OpenSUSE 11.3 now ships with GNOME 2.3.1; Tracker is now the file indexer (beagle has been replaced). Nautilus now has a split view mode, making it easier to manage files on your system. You can also now access iPhone and iPod Touch files in Nautilus, and Rhythmbox can also play music from both devices. You can also right-click a menu item to open an archive file.
There’s also a better selection of screensavers (and games) included in this release. The Cosmos one is great, but I really liked the silly Pacman screensaver.
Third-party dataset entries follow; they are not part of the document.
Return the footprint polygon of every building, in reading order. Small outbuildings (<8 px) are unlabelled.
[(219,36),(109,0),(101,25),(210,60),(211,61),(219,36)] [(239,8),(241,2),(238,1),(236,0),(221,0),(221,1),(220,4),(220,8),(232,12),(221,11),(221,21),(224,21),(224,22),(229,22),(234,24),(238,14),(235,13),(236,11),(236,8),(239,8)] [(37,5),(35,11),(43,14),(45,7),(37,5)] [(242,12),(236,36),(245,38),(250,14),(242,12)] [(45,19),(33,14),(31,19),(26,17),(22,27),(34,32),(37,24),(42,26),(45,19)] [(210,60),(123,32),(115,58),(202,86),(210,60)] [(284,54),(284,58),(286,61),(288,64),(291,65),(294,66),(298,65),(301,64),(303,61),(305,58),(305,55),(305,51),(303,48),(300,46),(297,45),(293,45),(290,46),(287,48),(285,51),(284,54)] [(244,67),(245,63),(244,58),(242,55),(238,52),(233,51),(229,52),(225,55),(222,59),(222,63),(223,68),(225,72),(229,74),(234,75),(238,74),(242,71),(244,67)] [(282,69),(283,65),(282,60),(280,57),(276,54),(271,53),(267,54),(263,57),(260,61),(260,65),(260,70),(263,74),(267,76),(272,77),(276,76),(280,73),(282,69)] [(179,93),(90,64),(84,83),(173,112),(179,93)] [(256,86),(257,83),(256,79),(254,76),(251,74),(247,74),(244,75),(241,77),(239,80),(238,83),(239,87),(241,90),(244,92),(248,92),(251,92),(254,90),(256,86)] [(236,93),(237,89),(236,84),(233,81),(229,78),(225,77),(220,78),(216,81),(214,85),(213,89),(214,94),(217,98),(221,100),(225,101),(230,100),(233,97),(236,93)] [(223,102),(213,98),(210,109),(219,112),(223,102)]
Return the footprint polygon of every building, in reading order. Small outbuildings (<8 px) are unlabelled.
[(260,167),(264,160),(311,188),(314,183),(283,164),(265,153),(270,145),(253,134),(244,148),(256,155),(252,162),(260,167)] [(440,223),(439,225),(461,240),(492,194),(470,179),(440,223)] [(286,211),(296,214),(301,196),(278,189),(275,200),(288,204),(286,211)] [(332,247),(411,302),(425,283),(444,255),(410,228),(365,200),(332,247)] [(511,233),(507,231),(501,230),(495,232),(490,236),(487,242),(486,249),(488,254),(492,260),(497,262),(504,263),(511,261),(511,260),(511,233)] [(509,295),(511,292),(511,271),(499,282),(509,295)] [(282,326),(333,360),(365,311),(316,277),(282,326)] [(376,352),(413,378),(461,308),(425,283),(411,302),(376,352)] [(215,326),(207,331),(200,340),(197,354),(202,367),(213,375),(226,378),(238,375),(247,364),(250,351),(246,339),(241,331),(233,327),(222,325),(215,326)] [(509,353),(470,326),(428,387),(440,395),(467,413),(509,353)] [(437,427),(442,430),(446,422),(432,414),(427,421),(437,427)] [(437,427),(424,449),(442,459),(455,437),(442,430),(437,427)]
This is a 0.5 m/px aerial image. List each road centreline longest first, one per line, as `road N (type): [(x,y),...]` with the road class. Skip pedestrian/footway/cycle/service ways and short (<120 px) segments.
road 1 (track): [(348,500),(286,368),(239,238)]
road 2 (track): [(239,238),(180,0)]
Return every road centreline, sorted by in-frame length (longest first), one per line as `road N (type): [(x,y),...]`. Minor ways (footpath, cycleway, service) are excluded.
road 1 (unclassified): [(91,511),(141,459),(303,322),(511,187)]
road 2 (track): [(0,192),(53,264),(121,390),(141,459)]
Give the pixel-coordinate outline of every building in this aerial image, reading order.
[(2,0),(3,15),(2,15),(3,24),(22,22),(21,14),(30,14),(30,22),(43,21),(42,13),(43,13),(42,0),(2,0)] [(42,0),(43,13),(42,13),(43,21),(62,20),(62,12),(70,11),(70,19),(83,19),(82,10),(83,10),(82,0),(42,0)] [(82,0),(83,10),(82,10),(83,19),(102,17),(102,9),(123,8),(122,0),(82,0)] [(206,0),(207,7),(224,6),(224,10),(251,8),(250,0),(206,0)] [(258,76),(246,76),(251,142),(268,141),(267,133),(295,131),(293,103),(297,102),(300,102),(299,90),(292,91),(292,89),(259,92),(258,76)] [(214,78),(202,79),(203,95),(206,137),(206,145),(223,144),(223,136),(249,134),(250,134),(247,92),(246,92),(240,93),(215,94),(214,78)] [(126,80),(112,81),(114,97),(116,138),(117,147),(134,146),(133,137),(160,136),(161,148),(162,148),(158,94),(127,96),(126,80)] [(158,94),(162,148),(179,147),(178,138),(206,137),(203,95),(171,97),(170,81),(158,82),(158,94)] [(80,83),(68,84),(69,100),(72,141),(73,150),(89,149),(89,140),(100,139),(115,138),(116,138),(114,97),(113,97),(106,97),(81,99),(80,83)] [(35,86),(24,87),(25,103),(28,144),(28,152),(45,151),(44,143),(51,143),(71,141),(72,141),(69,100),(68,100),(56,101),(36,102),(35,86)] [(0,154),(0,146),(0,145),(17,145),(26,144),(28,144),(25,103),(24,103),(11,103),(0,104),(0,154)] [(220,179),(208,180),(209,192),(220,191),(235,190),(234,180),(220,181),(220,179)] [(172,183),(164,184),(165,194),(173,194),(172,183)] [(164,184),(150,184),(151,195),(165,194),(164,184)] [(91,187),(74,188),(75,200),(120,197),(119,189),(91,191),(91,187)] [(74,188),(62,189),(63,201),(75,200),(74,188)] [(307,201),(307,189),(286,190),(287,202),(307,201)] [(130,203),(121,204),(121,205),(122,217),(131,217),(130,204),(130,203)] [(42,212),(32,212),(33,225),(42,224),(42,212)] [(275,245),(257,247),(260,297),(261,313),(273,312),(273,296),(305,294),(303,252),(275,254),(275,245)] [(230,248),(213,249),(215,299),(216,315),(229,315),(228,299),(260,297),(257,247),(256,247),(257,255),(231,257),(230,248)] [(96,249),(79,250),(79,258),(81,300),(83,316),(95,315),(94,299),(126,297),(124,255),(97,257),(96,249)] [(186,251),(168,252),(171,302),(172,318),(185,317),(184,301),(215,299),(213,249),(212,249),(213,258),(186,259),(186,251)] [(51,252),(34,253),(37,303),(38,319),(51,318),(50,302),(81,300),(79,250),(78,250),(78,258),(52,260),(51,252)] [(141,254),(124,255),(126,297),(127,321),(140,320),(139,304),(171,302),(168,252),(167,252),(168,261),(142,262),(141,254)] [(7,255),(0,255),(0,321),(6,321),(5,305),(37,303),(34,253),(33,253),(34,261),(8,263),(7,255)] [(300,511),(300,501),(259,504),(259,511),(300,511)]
I found it amusing to have Pacman running around with the ghosts chasing him around while my screensaver was on. I haven’t kept track of the included screensavers, so I’m not sure if the Pacman one is new or not, but it’s fun to use.
OpenSUSE 11.3 doesn’t come with much in the way of wallpaper. There’s a cool Cosmos option and a few openSUSE wallpapers, but you’ll need to click the “Get More Backgrounds Online” link if you want a good selection. I ended up going with the Cosmos one, I’ve always liked space themes for wallpaper.
When you boot into the openSUSE 11.3 desktop, you’ll find icons for the Trash and your Home folder. Other than that, the desktop is clutter-free. Click the Computer button to access applications, etc. The first thing you’ll see is a list of Favorite Applications, along with tabs for Documents and Places. To the right you’ll see helpful system links such as Control Center, YaST, Software Manager and other necessities.